Whenever I give a public talk on space exploration, or speak with someone casually, such as on an airplane or on a bus, I am often asked why NASA isn't doing more: “Why don't we have bases on the Moon? Why aren't there astronauts on Mars, and why didn't New Horizons go into orbit around Pluto or send back a sample?” My answer is invariably, “we would like to do all those things, if only NASA had the funds. We can think of all sorts of marvelous missions, but our budget is so constrained. We are limited to just a few high-priority projects.”
In the past we were able to do so much more, but as NASA's funding dwindled from 4.5% of the national budget during the peak years of the Apollo lunar program, to less than 0.5% today, we are confined to a bare-bones portfolio of exploration. The dreams of my childhood, and of so many others, have been diminished as the budget for scientific work in general has declined. It is not only NASA. IBM also used to have an outstanding group of researchers, and of course there was Bell Laboratories, which spawned so many Nobel Prizes, including the work of Arno Penzias and Robert Wilson with their discovery in 1964 of the remnant thermal radiation from the Big Bang, the Universe's moment of creation almost 14 billion years ago. Less commonly someone will say “Why spend all that money out in space?” I will respond: “None of the money is spent in space. It is all spent here on Earth providing good jobs that cannot be outsourced or eliminated.”

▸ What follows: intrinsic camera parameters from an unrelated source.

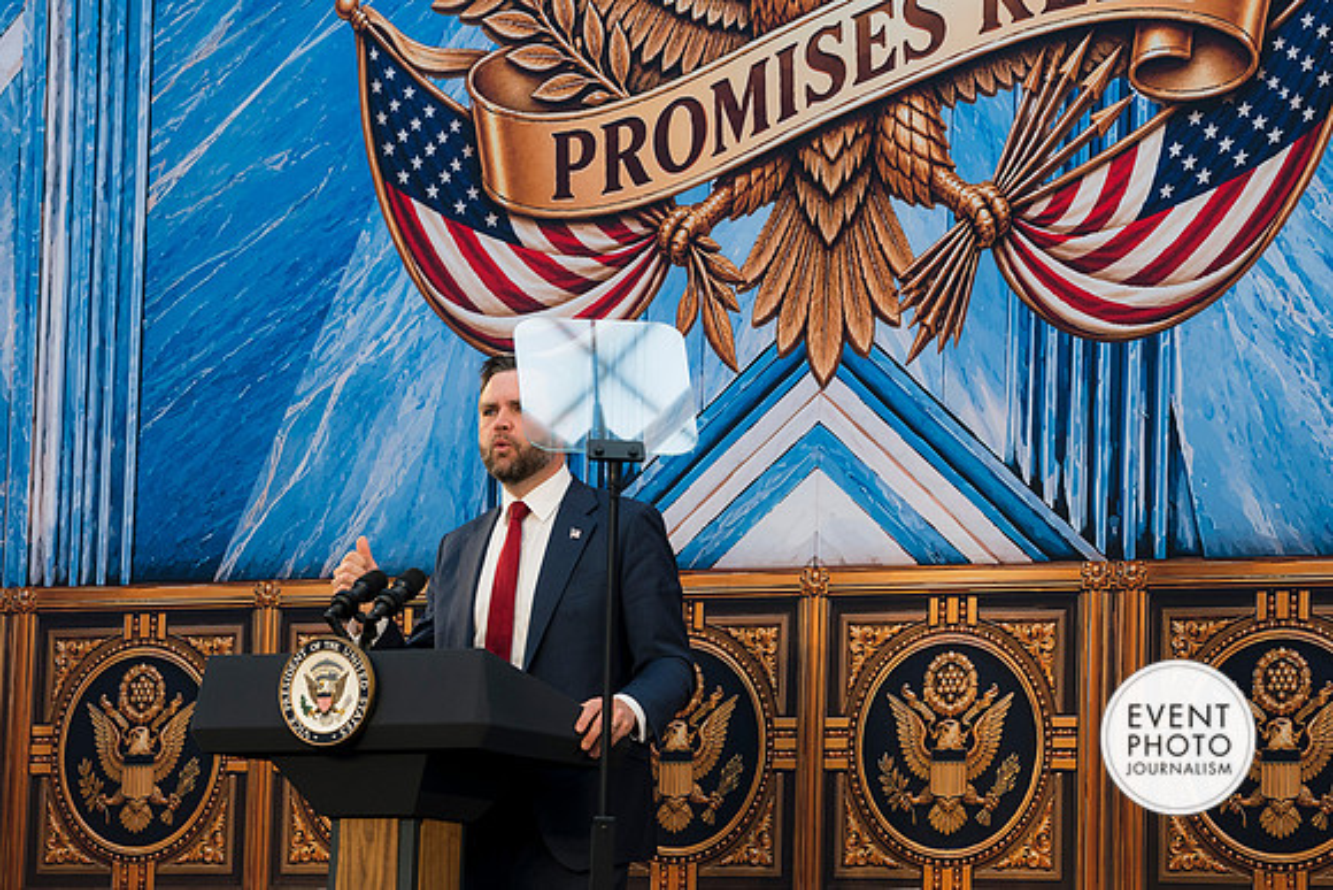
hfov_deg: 14.2
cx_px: 666
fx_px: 5333
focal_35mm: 144
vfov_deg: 9.5
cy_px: 445
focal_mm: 96
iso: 250
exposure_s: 1/160
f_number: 4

New Horizons will continue on to the smallish Kuiper Belt Object 2014 MU69, Juno started exploring the interior of Jupiter in mid-2016, the Mars Atmosphere and Volatile EvolutioN Mission (MAVEN) is orbiting Mars to understand how it lost its atmosphere, and the InSight Lander will explore the interior of Mars with seismometers and heat-flow detectors. Mars 2020 will follow on the heels of the Mars Curiosity Lander to explore possible habitable environments on Mars and to search for life. But it will only cache a collection of samples for later return because we don't have the funds – or the technological resources – to return this valuable cargo in the near future.